Here is a quick run-down of the case.
- Long-term, well performing employee that informs employer that she needs to take FMLA for a hysterectomy. Told by her supervisor that it is not good time to take leave and she should read the book “No More Hysterectomies.”
- While on leave the employee finds out her domestic partner has cancer. While still on leave HR contacts her and tells her she is being RIFed because of the loss of a big piece of business. Bad news, but then HR tells her it was probably a “blessing in disguise” since she probably would not be able to give her job 100% of her attention.

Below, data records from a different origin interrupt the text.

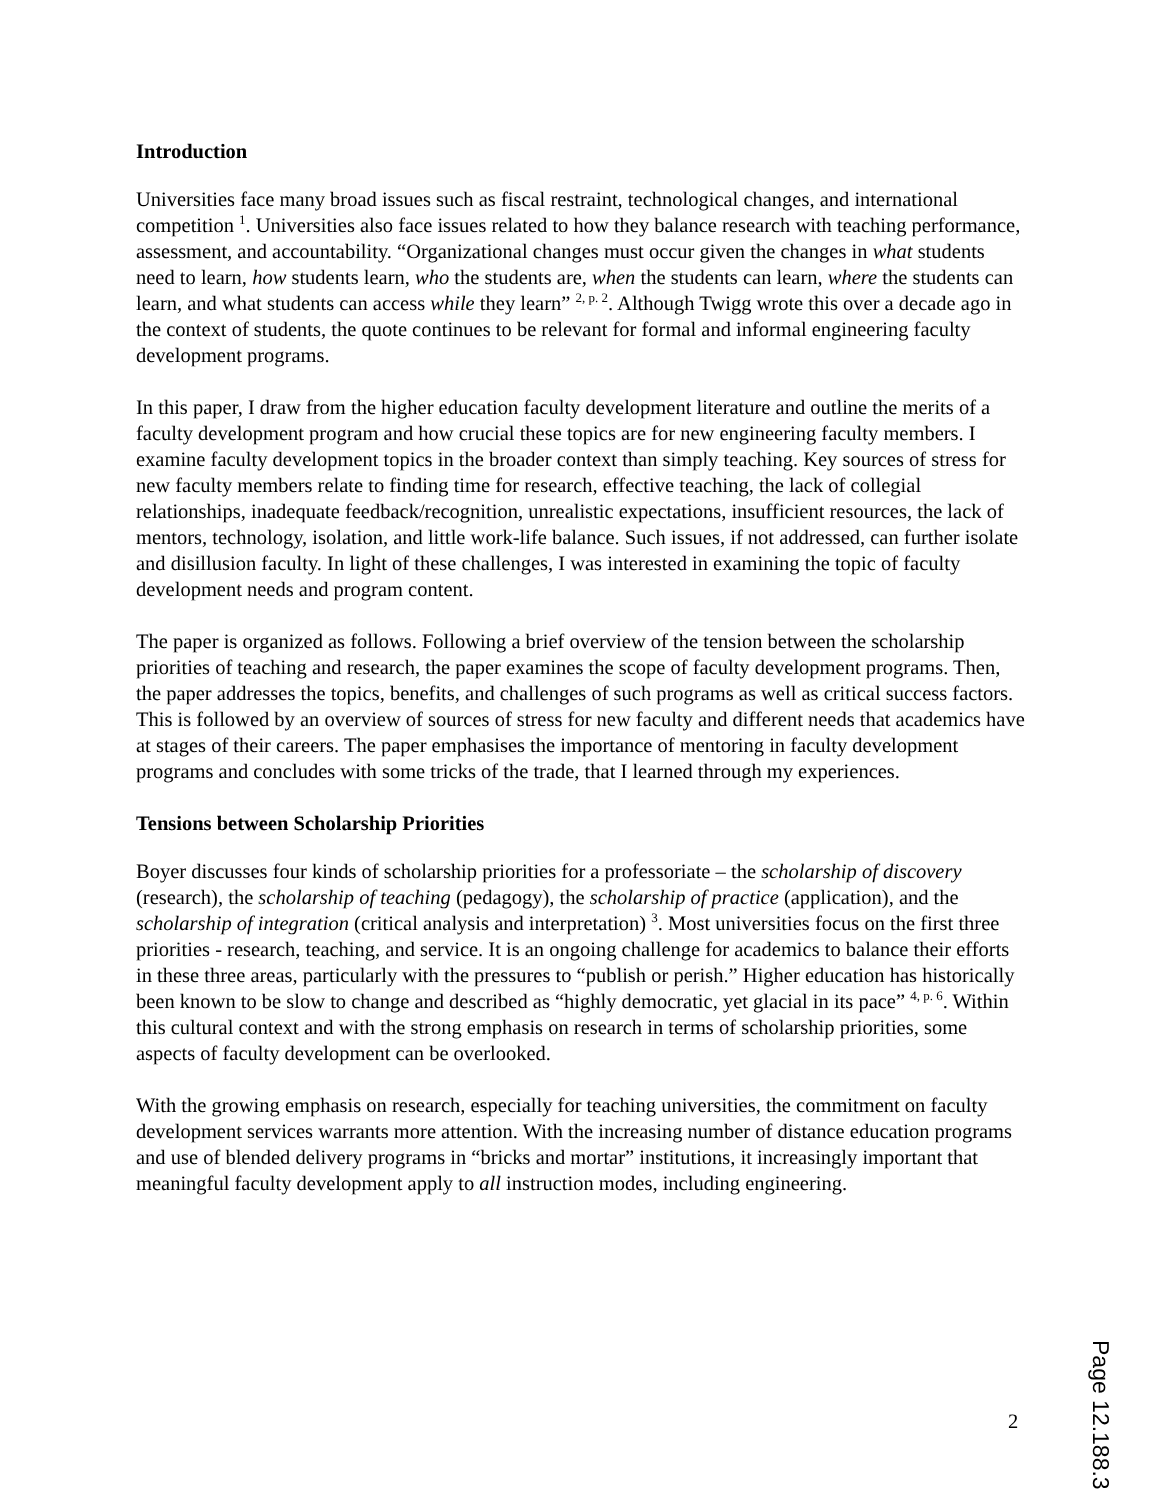Introduction
Universities face many broad issues such as fiscal restraint, technological changes, and international competition <sup>1</sup>. Universities also face issues related to how they balance research with teaching performance, assessment, and accountability. “Organizational changes must occur given the changes in what students need to learn, how students learn, who the students are, when the students can learn, where the students can learn, and what students can access while they learn” <sup>2, p. 2</sup>. Although Twigg wrote this over a decade ago in the context of students, the quote continues to be relevant for formal and informal engineering faculty development programs.
In this paper, I draw from the higher education faculty development literature and outline the merits of a faculty development program and how crucial these topics are for new engineering faculty members. I examine faculty development topics in the broader context than simply teaching. Key sources of stress for new faculty members relate to finding time for research, effective teaching, the lack of collegial relationships, inadequate feedback/recognition, unrealistic expectations, insufficient resources, the lack of mentors, technology, isolation, and little work-life balance. Such issues, if not addressed, can further isolate and disillusion faculty. In light of these challenges, I was interested in examining the topic of faculty development needs and program content.
The paper is organized as follows. Following a brief overview of the tension between the scholarship priorities of teaching and research, the paper examines the scope of faculty development programs. Then, the paper addresses the topics, benefits, and challenges of such programs as well as critical success factors. This is followed by an overview of sources of stress for new faculty and different needs that academics have at stages of their careers. The paper emphasises the importance of mentoring in faculty development programs and concludes with some tricks of the trade, that I learned through my experiences.
Tensions between Scholarship Priorities
Boyer discusses four kinds of scholarship priorities for a professoriate – the scholarship of discovery (research), the scholarship of teaching (pedagogy), the scholarship of practice (application), and the scholarship of integration (critical analysis and interpretation) <sup>3</sup>. Most universities focus on the first three priorities - research, teaching, and service. It is an ongoing challenge for academics to balance their efforts in these three areas, particularly with the pressures to “publish or perish.” Higher education has historically been known to be slow to change and described as “highly democratic, yet glacial in its pace” <sup>4, p. 6</sup>. Within this cultural context and with the strong emphasis on research in terms of scholarship priorities, some aspects of faculty development can be overlooked.
With the growing emphasis on research, especially for teaching universities, the commitment on faculty development services warrants more attention. With the increasing number of distance education programs and use of blended delivery programs in “bricks and mortar” institutions, it increasingly important that meaningful faculty development apply to all instruction modes, including engineering.
2
Page 12.188.3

- The company was not consistent in how they apparently selected who was being let go, so it had the appearance that they had engage in selection processes that had adverse impact.
All three of these points warrant some comment. Nowak does a good job so I am referring you to his analysis. I did want to make my comments on the second point. The HR person who called the employee did so to inform the employee that she did not have a job to return to after her leave was over. The conversation should have ended right there. Bad news delivered, here is what will happen, end of conversation. But the HR person (probably out of an over-abundance of being nice) continues and suggests that the termination was probably a blessing-in-disguise and it would allow her the opportunity to take care of her ill partner, AND should probably not be able to devote her attention to the job. Big mistake! What did the employee hear? “You are not going to be able to do your job completely so that is why we selected you to let go!”
Far too often supervisors and HR people get “diarrhea of the mouth” and say far too much and none of it is ever good. I have seen it in many terminations. The rule is DELIVER THE BAD NEWS AND THEN SHUT UP. Keep bad news situations short and to the point. Stay away from judgments, personality traits, or advice. State the business reasons for what is being done and the steps needed to accomplish what is being done. By trying to “soft-sell” what is being done you only run the risk of getting the company in trouble.
Well that is my “heartless “ approach. What do you do? Do you agree or you disagree?